Cullen Rogers

No. 25
- Position: Halfback

Personal information
- Born: May 29, 1921 Mart, Texas, U.S.
- Died: November 1, 1997 (aged 76) McLennan County, Texas, U.S.
- Listed height: 5 ft 10 in (1.78 m)
- Listed weight: 175 lb (79 kg)

Career information
- High school: Mart
- College: Texas A&M (1938–1942)
- NFL draft: 1943 (16th round, 145th overall pick)

Career history
- Los Angeles Rams (1946)*; Pittsburgh Steelers (1946);
- * Offseason or practice squad member only

Awards and highlights
- National champion (1939); First-team All-SWC (1942);
- Stats at Pro Football Reference

= Cullen Rogers =

American football player (1921–1997)

Cullen James Rogers (May 29, 1921 – November 1, 1997) was an American professional football halfback who played one season with the Pittsburgh Steelers of the National Football League (NFL). He was selected by the Cleveland Rams in the 16th round of the 1943 NFL draft. He played college football and baseball at Texas A&M University.

==Early life==
Cullen James Rogers was born on May 29, 1921, in Mart, Texas. He attended Mart High School in Mart.

==College career==
Rogers was a member of the Texas A&M Aggies freshman team in 1938. He was a letterman in 1939. The 1939 Aggie were consensus national champions. He was listed as ineligible in 1940 and was a letterman again from 1941 to 1942. He was named first-team All-SWC by both the Associated Press and United Press his senior year in 1942. Rogers was also a three-year letterman in baseball from 1941 to 1943. He was a team captain in both sports as a senior. He was inducted into the school's athletics hall of fame in 1984.

==Professional career==
Rogers was selected by the Cleveland Rams in the 16th round, with the 145th overall pick, of the 1943 NFL draft. He served in the United States Army during World War II. After the war, he signed with the Los Angeles Rams in 1946 but was released later.

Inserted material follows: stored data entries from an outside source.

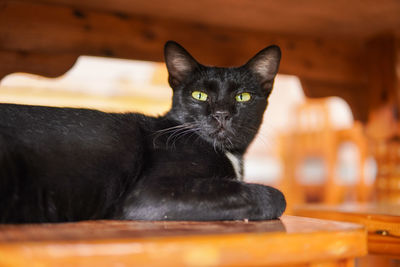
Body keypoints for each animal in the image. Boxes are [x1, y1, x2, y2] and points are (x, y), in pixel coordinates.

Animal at [0, 40, 284, 224]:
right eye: (199, 95)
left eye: (243, 97)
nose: (222, 114)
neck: (231, 154)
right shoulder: (151, 194)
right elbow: (273, 196)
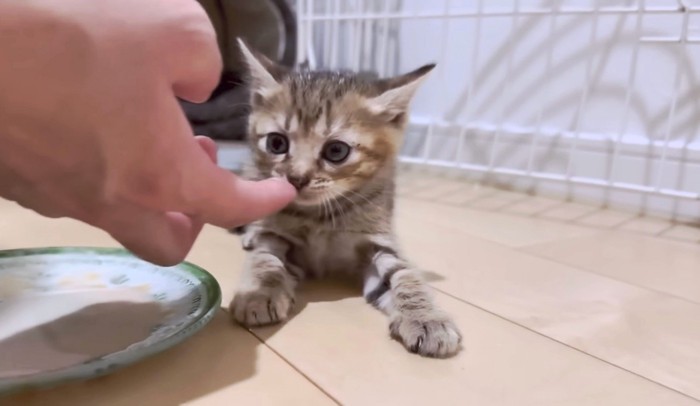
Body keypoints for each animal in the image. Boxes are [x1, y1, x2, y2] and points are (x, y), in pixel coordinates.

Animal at [230, 40, 460, 358]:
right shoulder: (278, 236)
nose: (296, 179)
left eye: (336, 151)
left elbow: (403, 273)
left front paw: (426, 317)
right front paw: (260, 292)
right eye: (277, 143)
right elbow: (265, 259)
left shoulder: (378, 241)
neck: (320, 216)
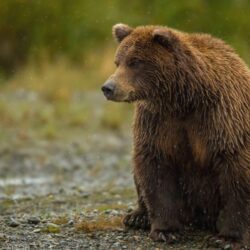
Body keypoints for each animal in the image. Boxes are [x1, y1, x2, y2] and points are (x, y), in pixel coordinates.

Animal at [100, 23, 249, 248]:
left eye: (135, 62)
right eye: (118, 61)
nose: (108, 88)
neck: (184, 99)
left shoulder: (222, 118)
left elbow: (236, 173)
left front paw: (229, 238)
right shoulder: (158, 122)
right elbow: (156, 169)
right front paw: (166, 230)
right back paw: (137, 216)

Rogers signed with the Pittsburgh Steelers in 1946. He played in five games for the Steelers during the 1946 season, totaling six rushing attempts for negative eight yards, one incomplete pass, three fumbles, and one fumble recovery. He was released on October 23, 1946.

==Personal life==
Rogers died on November 1, 1997, in McLennan County, Texas.